Joleon Palmer has leapt to his defence and saying he's being unfirly criticised for what he did as a 17 year old, except it's since he's been at Redbull that the problems have occured.
For me, Palmer is doing a Horner and sidestepping the key point about Verstappen - that his attitude goes beyond cynical ruthlessness and disrespect for the rules. His "win at all costs (to everyone else)" attitude is right up there with the worst we've seen. He doesn't care how dangerous he is to anyone else. He believes (to the depths of his soul) that he is entitled to do whatever it takes for his own interests, regardless of whether someone could be seriously injured or killed. No, Palmer, no. All racers know what yellow flags mean. It's not acceptable to say "But I might lose pole". It's also not acceptable for Palmer to lay some of the blame at the team's door. The logical extension is that, if a marshall had been killed, Palmer would be saying "of course it's a tragedy, but Max had no choice because there was a chance he might have lost pole, and his team didn't tell him to obey the rules". From Ched's excellent post...

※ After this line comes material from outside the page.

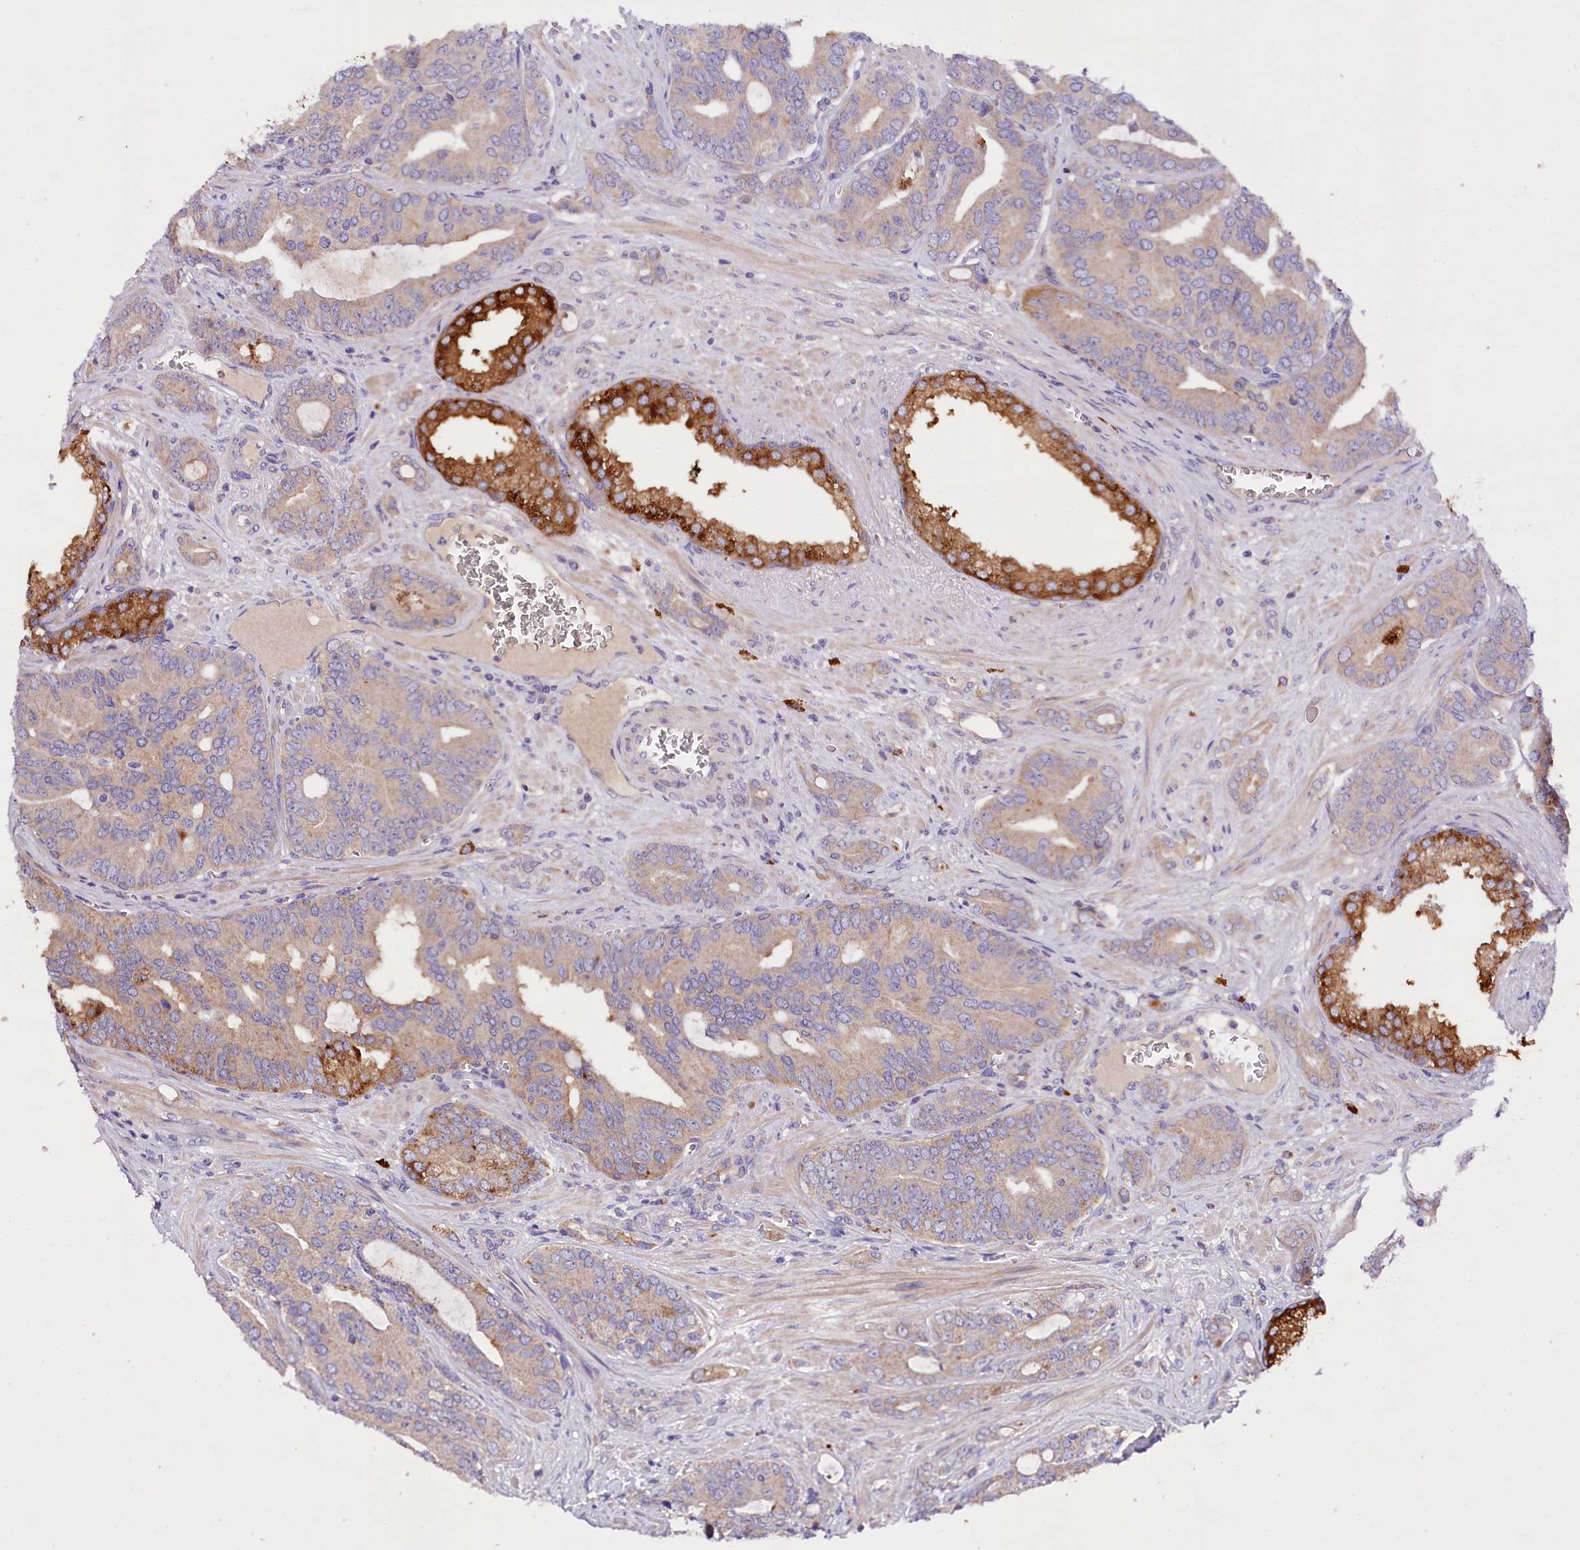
{"staining": {"intensity": "moderate", "quantity": "<25%", "location": "cytoplasmic/membranous"}, "tissue": "prostate cancer", "cell_type": "Tumor cells", "image_type": "cancer", "snomed": [{"axis": "morphology", "description": "Adenocarcinoma, High grade"}, {"axis": "topography", "description": "Prostate"}], "caption": "Immunohistochemical staining of high-grade adenocarcinoma (prostate) shows low levels of moderate cytoplasmic/membranous staining in about <25% of tumor cells.", "gene": "ZNF45", "patient": {"sex": "male", "age": 72}}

On behalf of the whole not606 forum, I think we speak as one when I say 'no'' Have just read the responses and ched has got it spot on about not knowing if there was a secondary accident further around the corner etc. How Palmer can defend such a flagrant breach of yellow flags, which are there to aide the safety of drivers and marshalls, in the quest for a fast lap is unbeleivable. I hope other drivers, both past and present, roundly take a dump on him from a great height for backing Max up on this one. Does it need to be reminded to him that a driver lost his life because he felt double waved yellows did not apply to him and carried on at race pace when he should have backed off and probably felt there was no obvious danger? from his point, it was his bad luck that he hit the recovery vehicle, but from the marshalls point of view lucky for them he didn't wipe them out as well. That is the harsh reality of Bianchi's accident.
When Hamilton was in his first year of F1 he should have won the World Championship against a teammate who was a 2 time world champion. In his second season he did. Do you think Max could have done that if he had come into F1 with the same experience as Hamilton or does his ego/temperament simply outshine his talent?
Max is fast, but he just can't race without losing his head. Hamilton has had his head up his arse moments, but it was always evident there was a serious champion there, and he's learned from his mistakes. Max just isn't evolving. With Leclerc on the scene, I'd say his chances or becoming a future champion are seriously diminished, simply because he buys his own hype. Even given a car a county mile ahead of the competition, he'd have the ability to bin it in traffic. His temperament is all wrong. Oh.. and he's a bit of a knob.